The Unhealthy Attitudes study, released by LGBT charity Stonewall today (July 23), surveyed 3,001 health and social care professionals who deal with patients on the front line across the NHS and private sectors about attitudes toward sexuality and gender issues.
The shocking findings show that nationally, 10% of respondents have been in a position where colleagues have expressed support of gay 'cure' therapy - a figure that rose to 22% in London.
The study also found that anti-gay bullying was common in the healthcare profession, with a quarter of lesbian, gay and bisexual staff experiencing homophobic and biphobic abuse from colleagues in the last five years.
Equally, one in five have heard colleagues make negative remarks about people who are trans, using trans slurs, in the last five years.
25% of all health and social care staff say their employer has never provided them with any equality and diversity training, while a massive 60% of those who hear negative remarks about LGB people do not report it.

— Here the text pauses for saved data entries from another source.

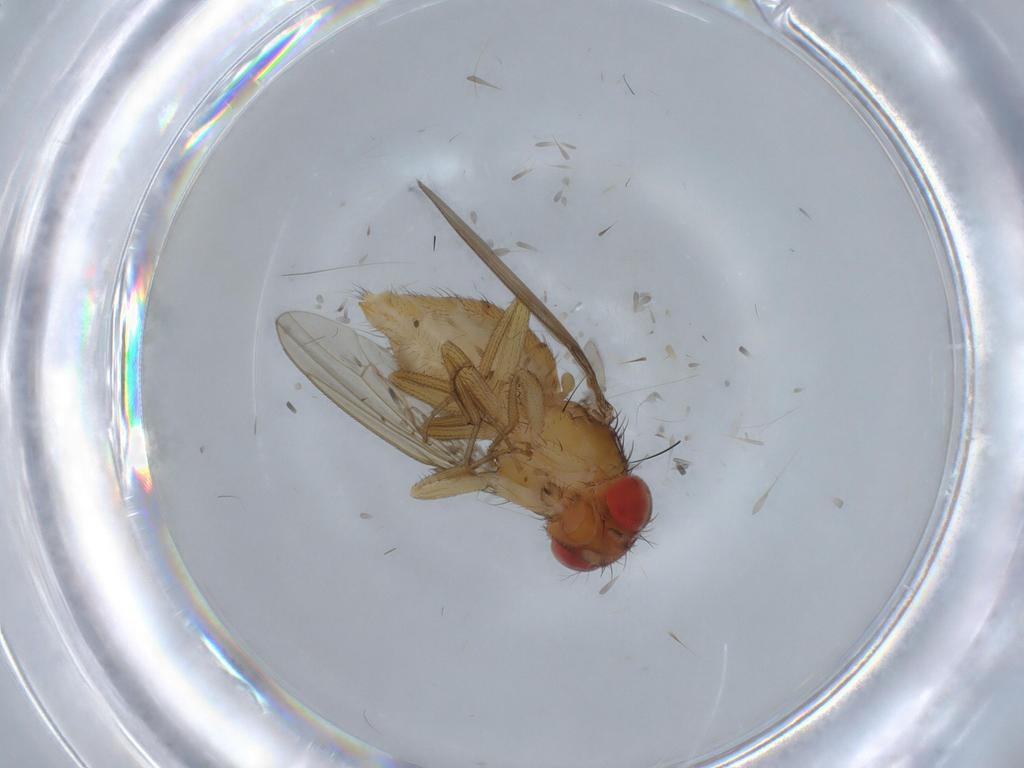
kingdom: Animalia
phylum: Arthropoda
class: Insecta
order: Diptera
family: Drosophilidae
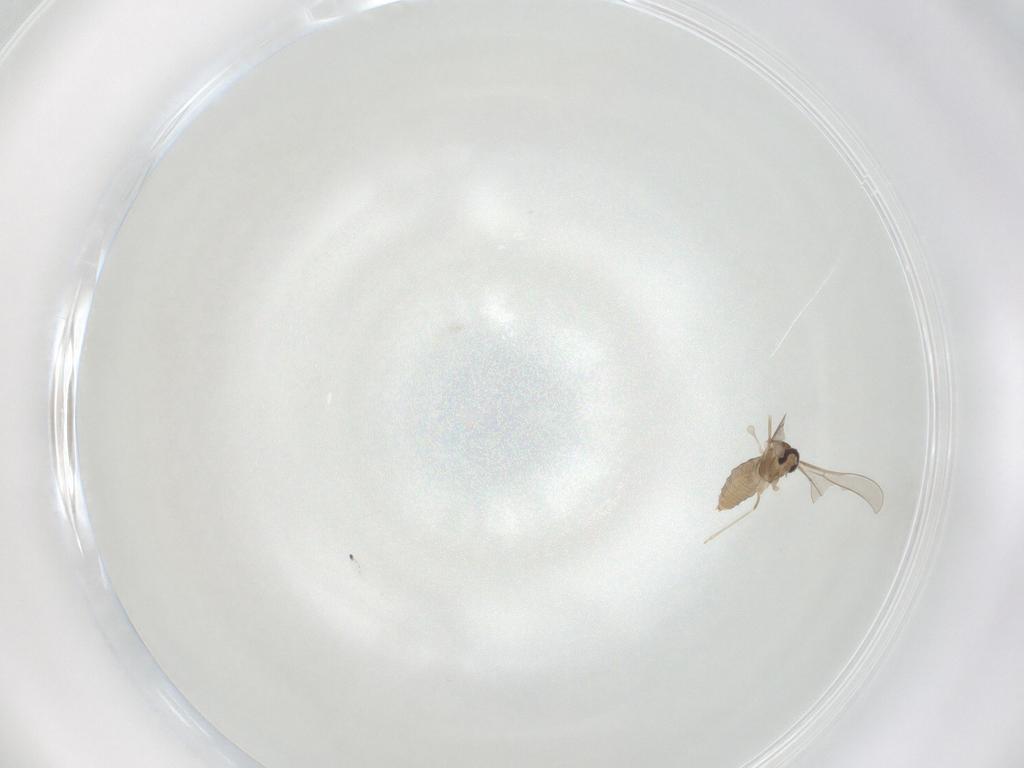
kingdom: Animalia
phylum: Arthropoda
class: Insecta
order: Diptera
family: Cecidomyiidae
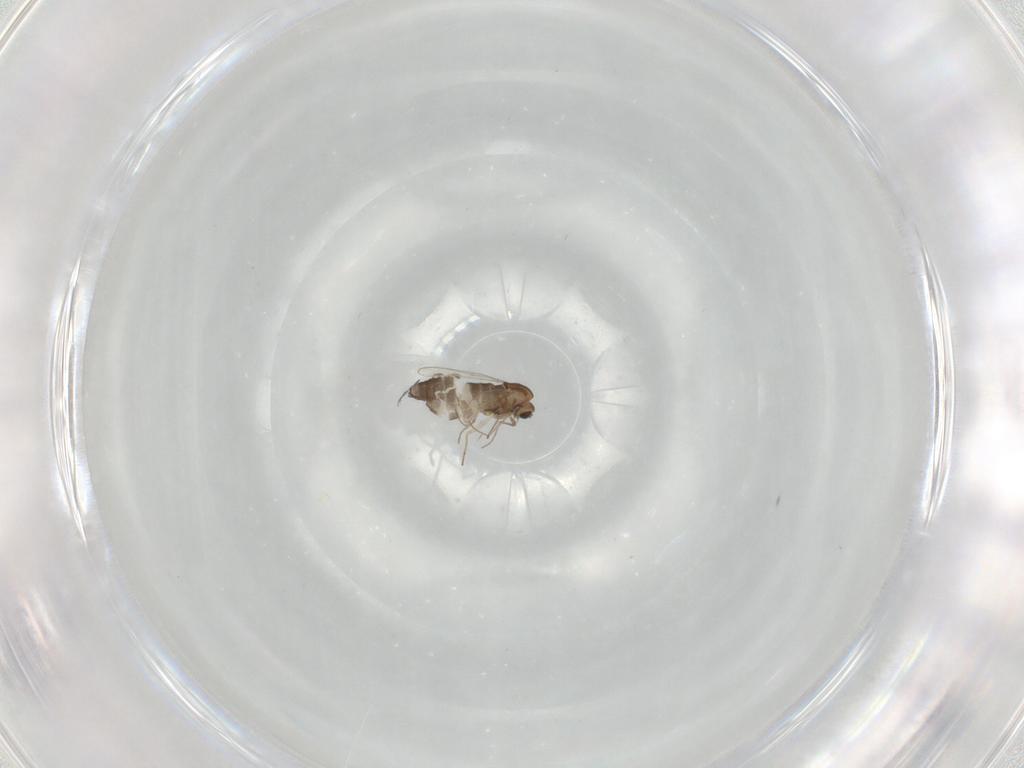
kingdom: Animalia
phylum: Arthropoda
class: Insecta
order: Diptera
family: Chironomidae
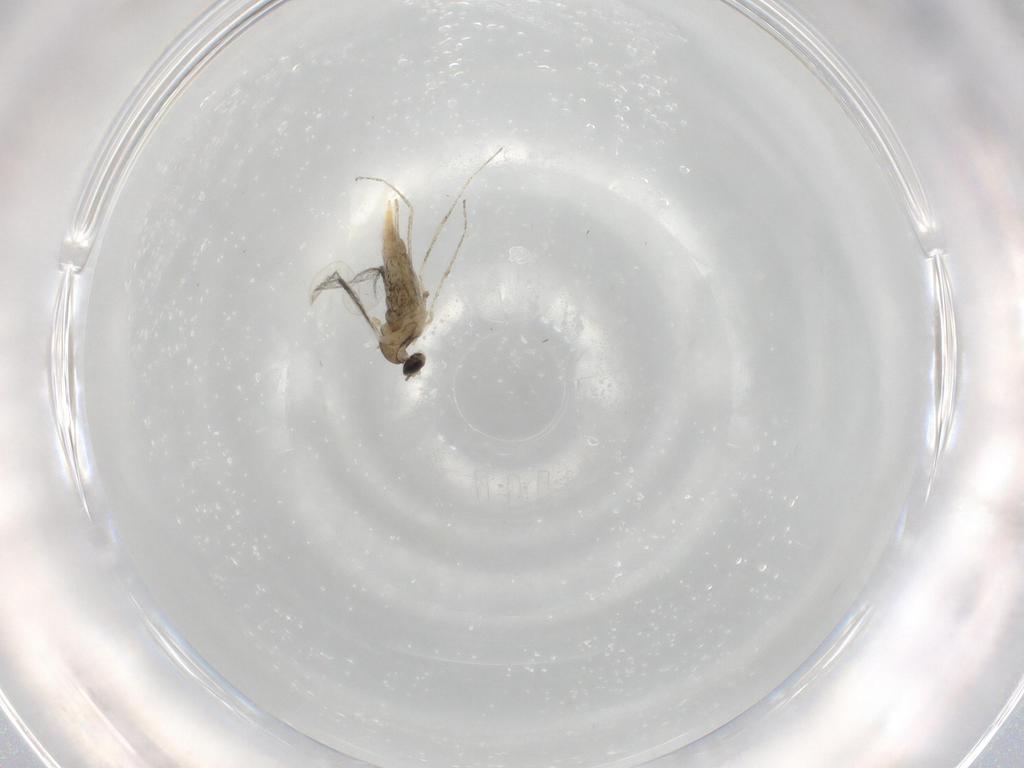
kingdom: Animalia
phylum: Arthropoda
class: Insecta
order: Diptera
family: Cecidomyiidae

Ruth Hunt, Chief Executive at Stonewall, said of the findings: "Health and social care services have a duty to treat people fairly and equally. Yet, as this report shows, there are worrying gaps in knowledge and training relating to lesbian, gay, bisexual and trans people.
"This is creating a healthcare system that treats both its LGBT patients and colleagues unfairly leading to inevitable on-going health inequalities.
"Unhealthy Attitudes also contains some truly shocking revelations, such as evidence that high numbers of patient-facing staff witness colleagues stating their belief in a gay “cure”. This is incredibly harmful and dangerous and should be publicly denounced immediately.
"We are releasing this research to highlight the importance of investing in and committing to LGBT equality. Stonewall, and LGBT people and organizations up and down the country, have the skills and resources to work with healthcare providers, health and social care education providers, NHS Trusts and social care organizations to achieve this. We want to ensure that everyone, everywhere is accepted without exception."
Back in January, NHS staff in England were explicitly instructed that they should no longer refer people to groups offering gay ‘conversion’ therapy.
Fourteen organisations – including NHS England and the British Psychological Society – signed an agreement to stop offering the therapy patients. While the controversial ‘treatment’ isn’t provided on the NHS, it’s understood that in rare cases staff have put patients in touch with organisations who provide it.